Retaining Bottas vital for Williams


Yas Marina Circuit, Abu Dhabi. Credit: Williams Martini Racing Friday 25 November 2016. Valtteri Bottas, Williams Martini Racing. Photo: Glenn Dunbar/Williams ref: Digital Image _31I3889

Williams Martini Racing Technical Director Pat Symonds, believes keeping hold of Valtteri Bottas, a recent target for the Mercedes AMG Petronas Formula One Team as a replacement for Nico Rosberg, is vital for the team going forward.

With their other experienced driver Felipe Massa having retired from the sport at the end of the 2016 season, it is important that Williams retain Bottas alongside incoming rookie Lance Stroll, to give them a reliable reference for developing the car, especially with the new regulation changes next year.

Since losing world champion Rosberg through retirement just days after he won the 2016 title, Mercedes have been keen to sign up Bottas as a replacement and are believed to have offered Williams a reduction in engine costs, in the region of £10 million, as part of the deal, as well as the option to run Pascal Wehrlein, who as part of the Mercedes young driver programme, is still under contract to the Brackley based squad.

Williams are believed to have rejected the current world champions initial offer however, feeling that they could only let someone of Bottas’ calibre go if a driver of suitable experience was available to replace him, which they feel the German does not yet have.

Speaking to Italian publication Gazzetta dello Sport recently, Symonds made his thoughts on the subject clear.

“We will have Lance Stroll on his debut, with no F1 experience, so to hold on to Bottas will be crucial for our success.

“People often underestimate the importance of continuity in a team. Despite all the instruments we have, the driver is still the final link between the engineers and the data to be interpreted.

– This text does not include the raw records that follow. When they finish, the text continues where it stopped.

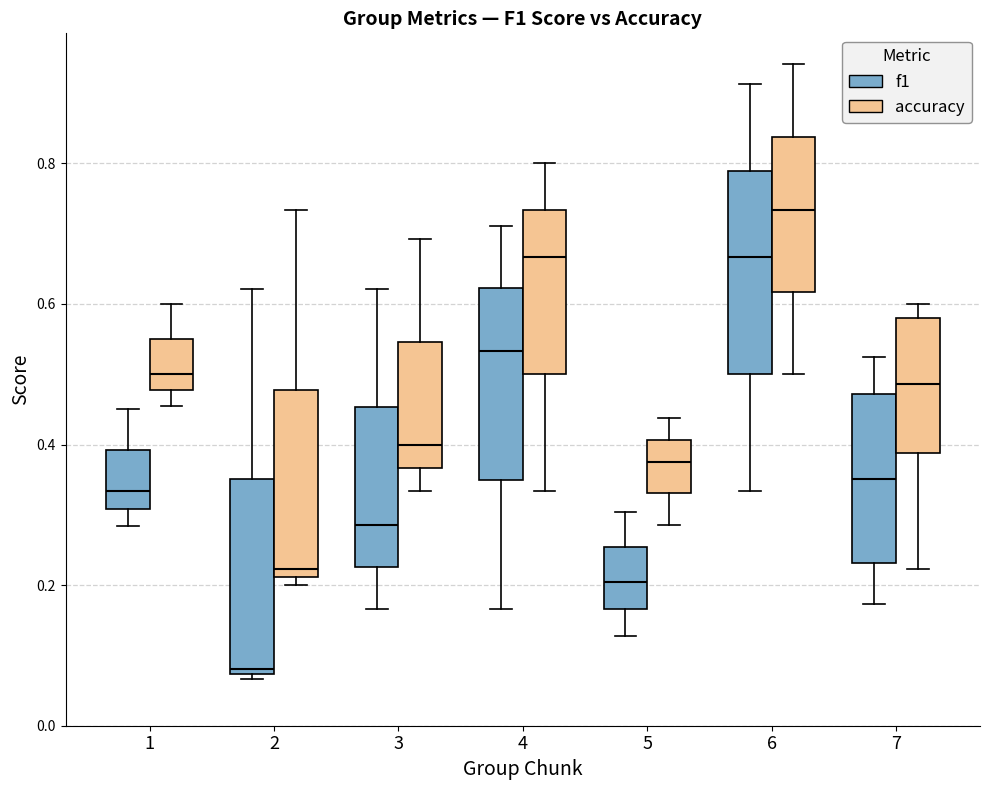

Reading left to right, read every box against the y-axis: the position of its median line, the range the box covers, and the ends of its whiskers. The values are not printed on the chart, so give them approximately, as read against the axis.

1 (f1): median 0.34, box 0.30 to 0.40, whiskers 0.28 to 0.46
1 (accuracy): median 0.50, box 0.48 to 0.56, whiskers 0.46 to 0.60
2 (f1): median 0.08 (just above the box's lower edge), box 0.08 to 0.36, whiskers 0.06 to 0.62
2 (accuracy): median 0.22 (just above the box's lower edge), box 0.22 to 0.48, whiskers 0.20 to 0.74
3 (f1): median 0.28, box 0.22 to 0.46, whiskers 0.16 to 0.62
3 (accuracy): median 0.40, box 0.36 to 0.54, whiskers 0.34 to 0.70
4 (f1): median 0.54, box 0.36 to 0.62, whiskers 0.16 to 0.72
4 (accuracy): median 0.66, box 0.50 to 0.74, whiskers 0.34 to 0.80
5 (f1): median 0.20, box 0.16 to 0.26, whiskers 0.12 to 0.30
5 (accuracy): median 0.38, box 0.34 to 0.40, whiskers 0.28 to 0.44
6 (f1): median 0.66, box 0.50 to 0.78, whiskers 0.34 to 0.92
6 (accuracy): median 0.74, box 0.62 to 0.84, whiskers 0.50 to 0.94
7 (f1): median 0.36, box 0.24 to 0.48, whiskers 0.18 to 0.52
7 (accuracy): median 0.48, box 0.38 to 0.58, whiskers 0.22 to 0.60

“You can replace one of them, but you need the other as a milestone, especially in a season of rule changes as 2017 will be.

“To lose him would have heavy consequences on the team.”

Symonds also believes that the new rules could mean that Mercedes engines will no longer maintain the dominating hold they have had on Formula 1 for the last three seasons.

Renault are likely to have found gains in the power area, and Red Bull Racing have always been renowned for producing a supremely aerodynamic chassis, an area the FIA have focused on with the new rules.

Because of that fact, Symonds feels the Milton Keynes based squad will pose a huge threat in 2017, which will make having an experienced driver on-board, who knows the ins and outs of the car, all the more crucial.

“The new regulations are not a guarantee of overtaking moves and spectacle.

“[Bernie] Ecclestone has pushed for us to build cars four seconds a lap quicker, but in order to see real battles you need more balance in performances, and therefore rules stability.

“However, the dominant team may change. Red Bull, after its 2015 crisis, has again built a great car.

“If the Renault engine makes another step forward, in my opinion they will be favourites for the title.”